Stored items
────────────────────

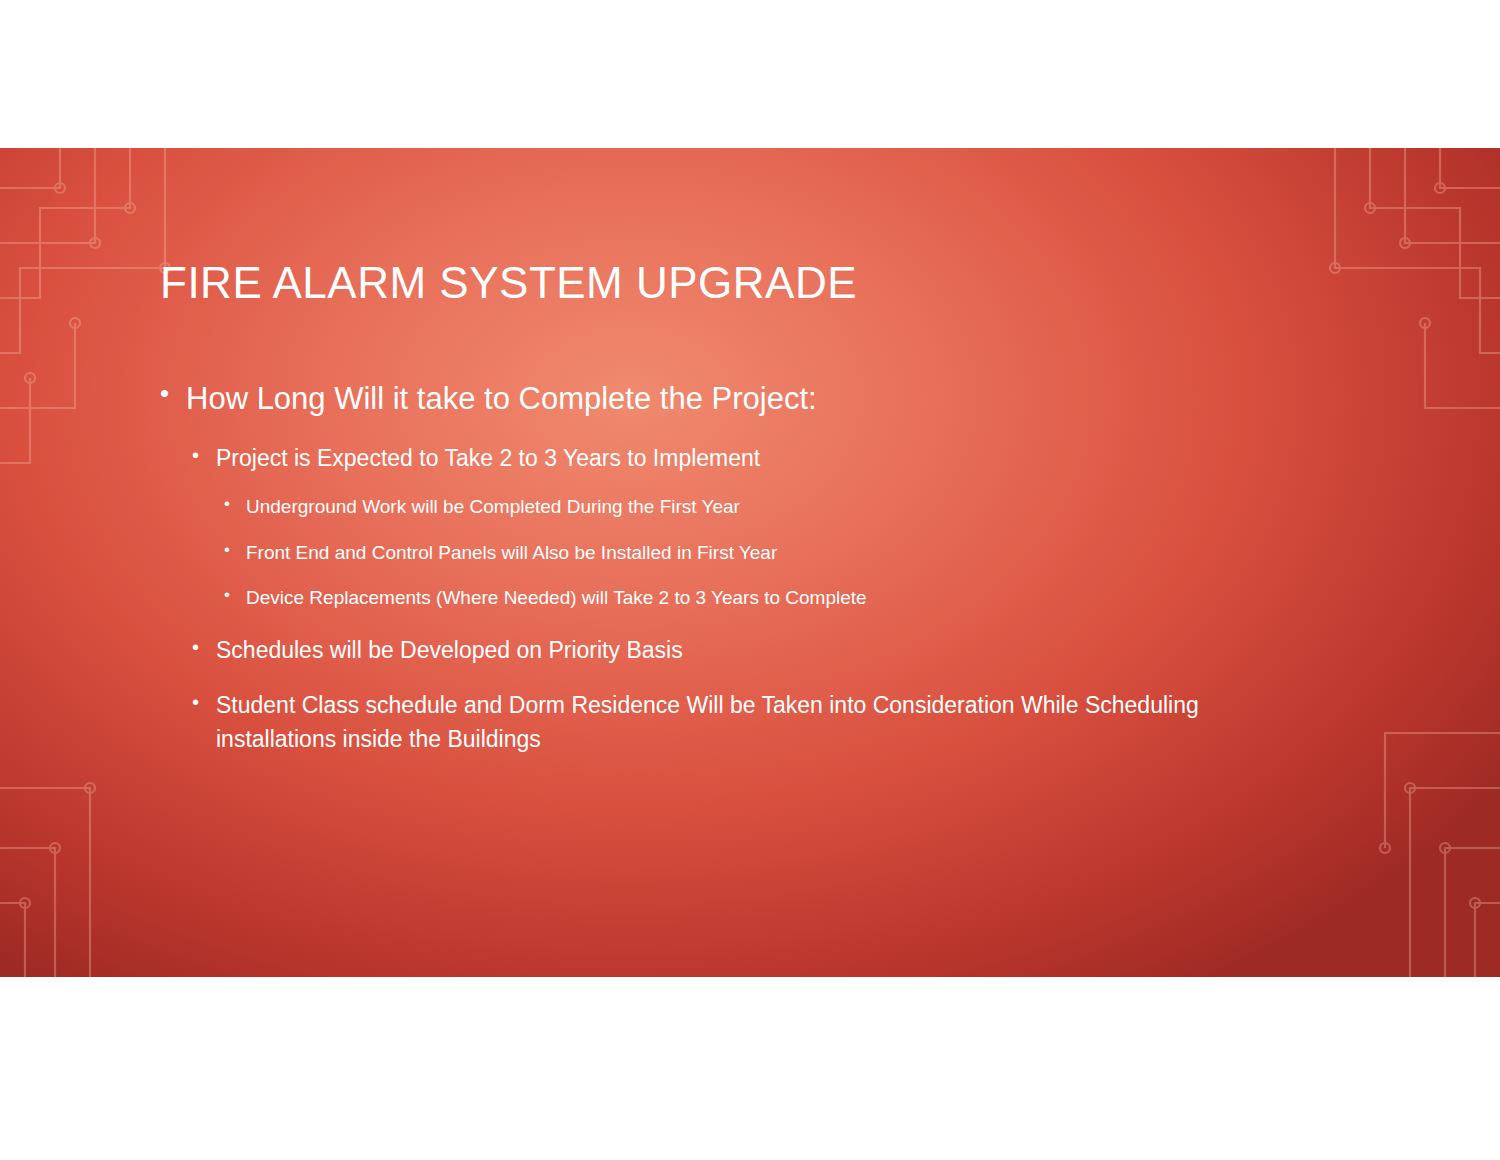FIRE ALARM SYSTEM UPGRADE
How Long Will it take to Complete the Project:
Project is Expected to Take 2 to 3 Years to Implement
Underground Work will be Completed During the First Year
Front End and Control Panels will Also be Installed in First Year
Device Replacements (Where Needed) will Take 2 to 3 Years to Complete
Schedules will be Developed on Priority Basis
Student Class schedule and Dorm Residence Will be Taken into Consideration While Scheduling installations inside the Buildings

────────────────────

Exercise brief
A faithful copy of the records above, without images, is what to give back.

Your solution
FIRE ALARM SYSTEM UPGRADE
How Long Will it take to Complete the Project:
Project is Expected to Take 2 to 3 Years to Implement
Underground Work will be Completed During the First Year
Front End and Control Panels will Also be Installed in First Year
Device Replacements (Where Needed) will Take 2 to 3 Years to Complete
Schedules will be Developed on Priority Basis
Student Class schedule and Dorm Residence Will be Taken into Consideration While Scheduling installations inside the Buildings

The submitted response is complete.